Objetan términos del proyecto, como que no obligue a que sea una enfermedad “terminal”. Un joven deportista que sufre un traumatismo que lo deja paralizado desde el cuello, podría si tuviera los recursos suficientes vivir muchos años. Está perfectamente lúcido, pero no puede moverse. Necesita que lo laven, que lo alimenten, no depende de sí mismo. No siente dolor, pero no quiere esa vida. ¿Acaso alguien la querría?
Protestan que no participe un psicólogo para decidir si el paciente está lúcido, que no diga que sea el médico tratante quien intervenga, así como otros detalles que no hacen al fondo del asunto.
Ante la pregunta de si agregamos un psicólogo y un médico tratante ¿entonces la votarían?, la respuesta es siempre que no, que se oponen a la eutanasia y punto.

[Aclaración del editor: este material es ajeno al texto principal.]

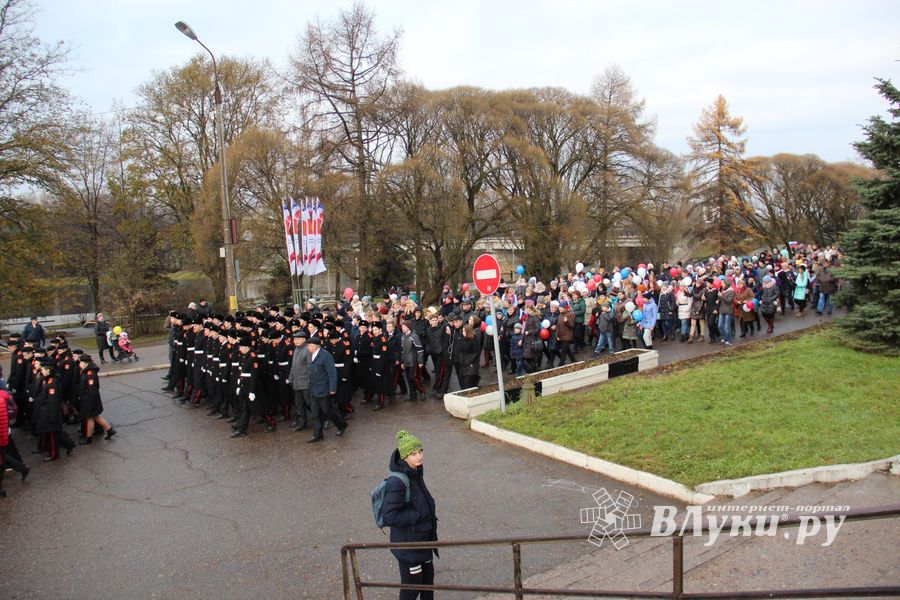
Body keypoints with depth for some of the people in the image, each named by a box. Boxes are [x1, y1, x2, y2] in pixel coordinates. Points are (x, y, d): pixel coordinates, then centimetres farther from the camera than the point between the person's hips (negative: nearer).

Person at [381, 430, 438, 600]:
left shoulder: (416, 472, -2)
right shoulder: (397, 481, -28)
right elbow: (389, 516, -28)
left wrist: (430, 509, -2)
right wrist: (418, 515, -22)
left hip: (423, 538, 8)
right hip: (407, 542, -8)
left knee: (428, 575, 23)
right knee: (412, 585, 9)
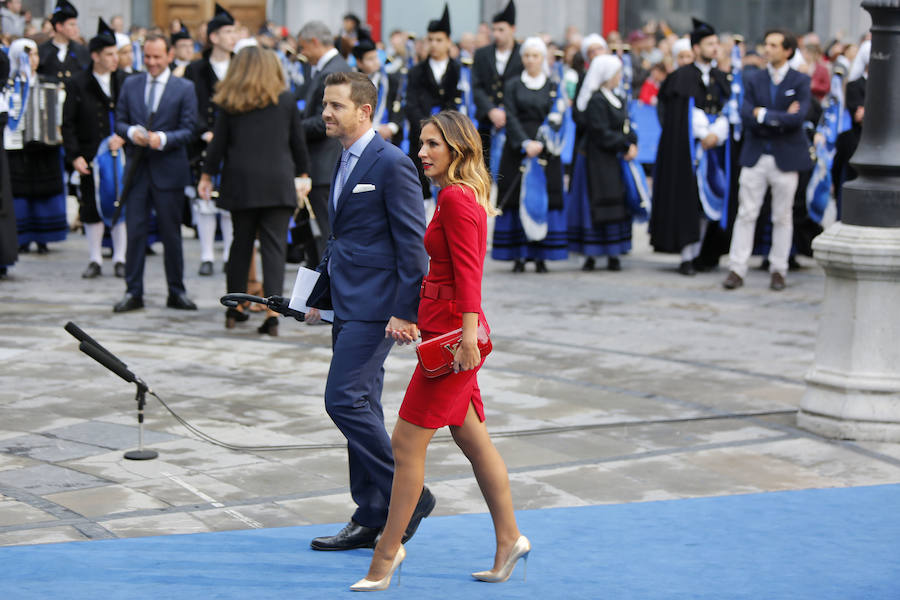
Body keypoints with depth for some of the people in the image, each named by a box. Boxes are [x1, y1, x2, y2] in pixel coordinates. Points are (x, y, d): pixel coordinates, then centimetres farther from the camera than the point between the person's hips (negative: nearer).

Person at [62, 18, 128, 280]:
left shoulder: (125, 81, 5)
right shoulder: (78, 84, 0)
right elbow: (68, 124, 0)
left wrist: (123, 136, -9)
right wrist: (74, 156, -8)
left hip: (120, 153, 1)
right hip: (90, 157, -1)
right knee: (92, 208, 3)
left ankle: (120, 259, 12)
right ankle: (95, 260, 14)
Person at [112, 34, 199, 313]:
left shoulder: (185, 88, 1)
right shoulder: (130, 85, 10)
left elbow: (188, 130, -3)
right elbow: (119, 122, 11)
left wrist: (163, 139, -20)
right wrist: (132, 132, -12)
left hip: (168, 169, -2)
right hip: (137, 167, 2)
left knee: (171, 232, 5)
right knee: (134, 230, 0)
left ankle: (176, 292, 14)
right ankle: (133, 292, 6)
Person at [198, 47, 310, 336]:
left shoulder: (229, 103, 3)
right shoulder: (285, 99, 2)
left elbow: (218, 142, 4)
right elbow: (298, 141, 6)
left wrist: (207, 175, 12)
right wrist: (303, 173, 18)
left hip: (240, 182, 2)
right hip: (277, 182, -1)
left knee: (241, 242, 13)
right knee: (274, 245, -4)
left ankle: (234, 307, 19)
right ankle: (272, 310, -15)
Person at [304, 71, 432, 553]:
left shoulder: (392, 164, -13)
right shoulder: (344, 162, 16)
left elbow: (413, 243, -16)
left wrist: (406, 311, -20)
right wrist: (320, 294, 23)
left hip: (375, 306, -9)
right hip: (348, 305, 9)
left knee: (344, 401, -14)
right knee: (360, 408, 10)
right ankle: (371, 519, 16)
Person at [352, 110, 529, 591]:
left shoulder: (456, 198, -14)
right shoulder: (460, 196, 16)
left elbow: (467, 270, -23)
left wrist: (468, 332, -31)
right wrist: (411, 315, 28)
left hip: (452, 331, -11)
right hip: (446, 329, 11)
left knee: (407, 443, -7)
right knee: (471, 439, 14)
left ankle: (387, 553, -1)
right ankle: (509, 540, 21)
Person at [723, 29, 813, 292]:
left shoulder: (800, 81, -1)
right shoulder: (754, 80, 7)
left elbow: (798, 117, -15)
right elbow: (746, 116, -5)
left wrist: (764, 115, -12)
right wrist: (781, 119, -12)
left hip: (786, 158, -2)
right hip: (755, 156, 2)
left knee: (783, 217, 5)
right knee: (746, 214, 1)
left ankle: (778, 270, 14)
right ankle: (737, 269, 4)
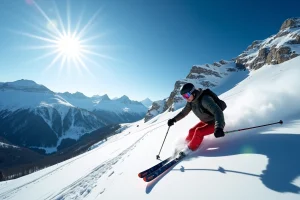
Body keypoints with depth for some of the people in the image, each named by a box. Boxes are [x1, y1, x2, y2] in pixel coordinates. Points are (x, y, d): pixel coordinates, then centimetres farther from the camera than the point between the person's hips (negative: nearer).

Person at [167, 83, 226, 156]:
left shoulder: (205, 99, -34)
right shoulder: (191, 101, -9)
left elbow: (218, 112, -41)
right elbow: (184, 112, 6)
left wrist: (219, 128, -54)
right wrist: (174, 119, -3)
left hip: (215, 123, -7)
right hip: (205, 121, 7)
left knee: (199, 132, -23)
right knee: (192, 131, -3)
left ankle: (189, 149, -5)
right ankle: (186, 144, 19)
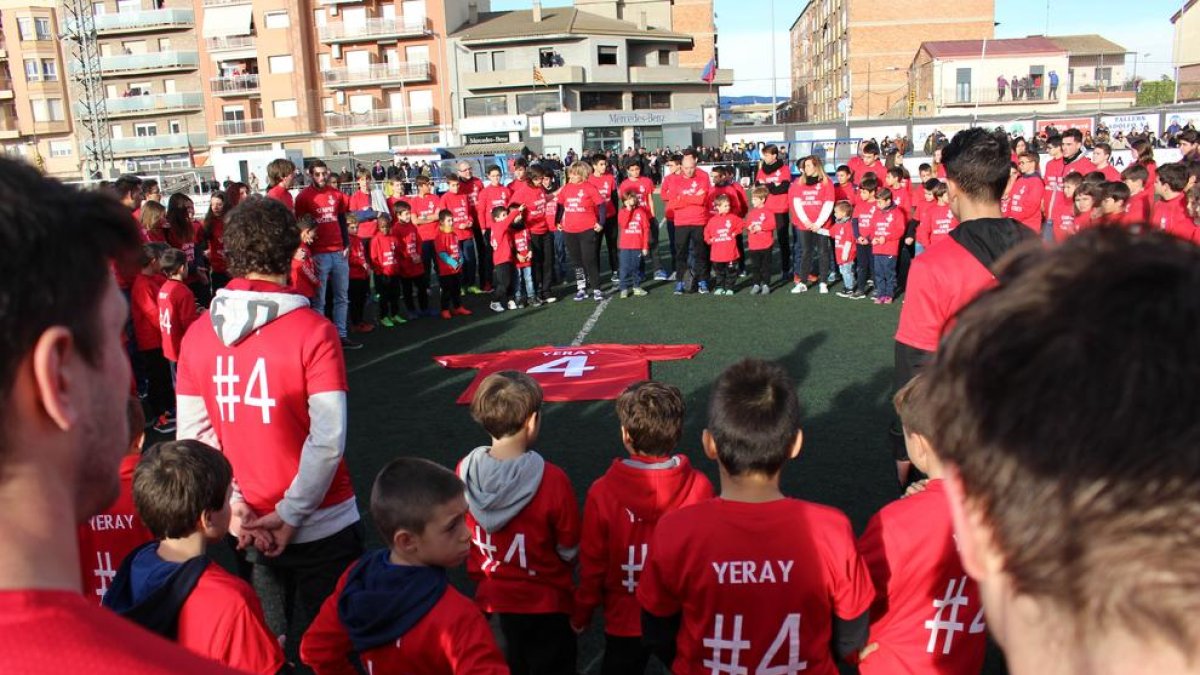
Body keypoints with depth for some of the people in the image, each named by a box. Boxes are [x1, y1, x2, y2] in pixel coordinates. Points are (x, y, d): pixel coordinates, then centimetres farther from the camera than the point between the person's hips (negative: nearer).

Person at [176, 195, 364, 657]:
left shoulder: (198, 334, -3)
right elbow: (328, 440, -20)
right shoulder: (313, 331, -17)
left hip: (250, 529, 4)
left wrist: (235, 506, -3)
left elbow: (192, 435, -3)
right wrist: (290, 514, -11)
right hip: (321, 527, -4)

Hay otros argumentos que me da pena enumerar, ya que recurren a teorías conspirativas atribuyendo malas intenciones a la familia, los médicos, las instituciones de salud o los políticos, asegurando que promueven la eutanasia para ahorrar en tratamientos, en pensiones a la vejez o hasta para disminuir la población mundial. Sin embargo, muchos cristianos tienen una visión más caritativa de la eutanasia:
El filósofo católico y declarado santo Tomás Moro dice en su Utopía: “Cuando un enfermo es incurable y padece sufrimientos atroces, los médicos y sacerdotes deben acercársele y pedirle que acepte que está sobreviviendo a su propia muerte. Que no dude en liberarse o dejar que otros lo liberen. Y así realizan una obra piadosa y santa.”
Michel de Montaigne en el ambiente cristiano culto del Renacimiento, afirmaba: “Dios nos da licencia suficiente cuando nos pone en un estado tal que el vivir es para nosotros peor que el morir”.
El centro del asunto es la persona sufriente. El médico no “ofrece” la ayuda al suicidio. Es el paciente quien la suplica, y el médico puede acceder o negarse, según sus convicciones.
Es perfectamente legítimo que personas consideren que su vida pertenece a Dios, a la Revolución, a la patria, a un líder, o a alguna causa que haya abrazado, por lo que no tiene la libertad de disponer de su propia vida y es su deber esperar a que causas ajenas a su voluntad determinen cuándo y cómo morir.
La cuestión es entre la libertad y su freno. El freno es el miedo. Miedo al castigo que sobrevendrá no solo en el más allá sino en este mundo, bajo la ley penal del Estado.